Mr. Fortune’s Trials (H.C. Bailey)

  • By H.C. Bailey
  • First published: UK: Methuen, 1925; USA: E.P. Dutton, 1926

My review

The Furnished Cottage

An unusual story in which Reggie himself is the intended victim of a mistakenly obsessed woman’s revenge. The motive and the situation are excellent, and the final redemption at the end—instigated by Fortune—is vital to the story’s themes of guilt, innocence, redemption, and expiation.

The Young God

A weak example of the “traditional” country house variety (which never finds H.C.B. at his best); there is a lot of physical evidence, but few clues.

The conviction of the reluctant alderman of the murder of the inspector of taxes—“a popular but ugly case”.

The Only Son

A scientific scheme directed against an unstable young man and his mother. The plot is strong, the atmosphere suitably menacing, and Mr. Fortune’s rôle as Nemesis at the end is excellent.

The case of the wrong false teeth, a story I wish Bailey had written!

The Hermit Crab

Mr. Fortune feels that this story “is, perhaps, my masterpiece”. Bailey in a light vein (comic relief after the horrors of “The Only Son”), as a band of Amazons kidnap an unpleasant and domineering woman, Miss Platt-Robinson, and hold her prisoner on an island. Miss P.-R. is a very amusing—yet menacing—portrait of a type recognisable today (“That is one of my principles!” indeed). The story is fast-moving and unpredictable, and everything ends as it should.

The matter of the infested marmoset (a crime, you remember, of passion).

The Long Barrow

A first-class tale set in Dorsetshire, with a menacing atmosphere, a strong sense of landscape, and some sinister archaeology (the crank Larkin is intent on proving that a British barrow is Phoenician). The sinister rustic (similarities to Elijah Hawke in Black Land, White Land), the strange noises around the house, the long barrow itself, and the Greek codes are all artfully combined.

The inquest on Zuleika the lemur—a strange, sad case.

The Profiteers

Bailey leaves the realm of the detective story in this masterpiece, “not one of our simple cases. A lot of dark background. And something rather queer in the dark.” Although two people die under suspicious circumstances, someone else had a hand in the matter, and Fortune reveals a particularly unexpected and disturbing truth at the end, this is NOT a detective story proper at all.
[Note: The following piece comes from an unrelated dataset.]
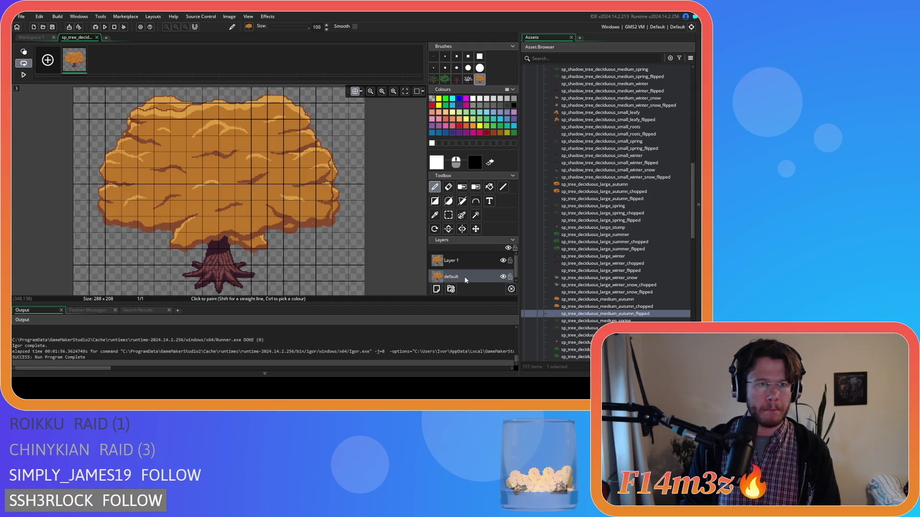
key(Delete)
key(ctrl+z)
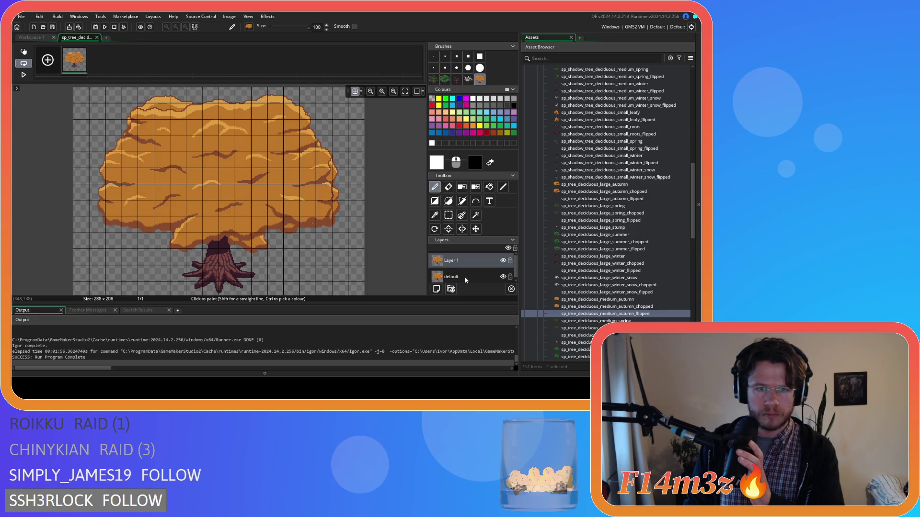
click(464, 277)
key(Delete)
Rather, it belongs to those hybrids of the detective and the ghost story: M.R. James’ “Uncommon Prayer-Book”, Gladys Mitchell‘s The Devil at Saxon Wall, and John Dickson Carr‘s The Burning Court. As such, it is excellent (the solution is an effectively eerie surprise), but, as a DETECTIVE STORY, it is bound to fail.

Fortune’s success in proving the daughter of the Lithuanian millionaire, Baron Lampe, innocent of the assault on the abominable Roumanian fiddler is mentioned.


Blurb

1925 Methuen

Another collection of the exploits of Mr. Reginald Fortune, scientific adviser of the Criminal Investigation Department.  Although the mysteries in this book include the darker horrors of crime Mr. Fortune never loses that gaiety and sense of humour which make him the most genial of detectives.


Contemporary reviews

Times Literary Supplement (21st May 1925): In this third book of Mr. Reginald Fortune’s adventures the author cleverly contrives that they should be just as fresh and original as if the detective type was almost unknown in modern fiction; and makes his hero handle the cases in such a way that a new reader will probably straightaway take steps to become acquainted with the chronicles of Mr. Fortune’s earlier career.  Family honour, avarice, and revenge, a budding but ill-founded and unjustified blood feud, and the “sins of the fathers” provide the inspiration for four of these stories, of which the last mentioned is rather eerie and outside the usual field of a detective’s activity.

NY World (24th January 1926, 150w): In four of the six short detective stories which compose this collection there is evident a general excellence of workmanship that should rank them with the best of their kind being written to-day.  The opening tale is not up to the mark of its successful fellows.

Lit R (C.P.S., 30th January 1926, 120w): There are half a dozen very interesting tales in this volume, all of them well told.

Boston Transcript (6th February 1926, 350w): In any detective story it seems well nigh impossible to make the hero other than a prig, and Mr. Bailey has not avoided it.  Mr. Fortune bored and blasé, with a penchant for peace and quiet, is hardly a superman, nor in these tales are his methods those of the ‘supermensch’.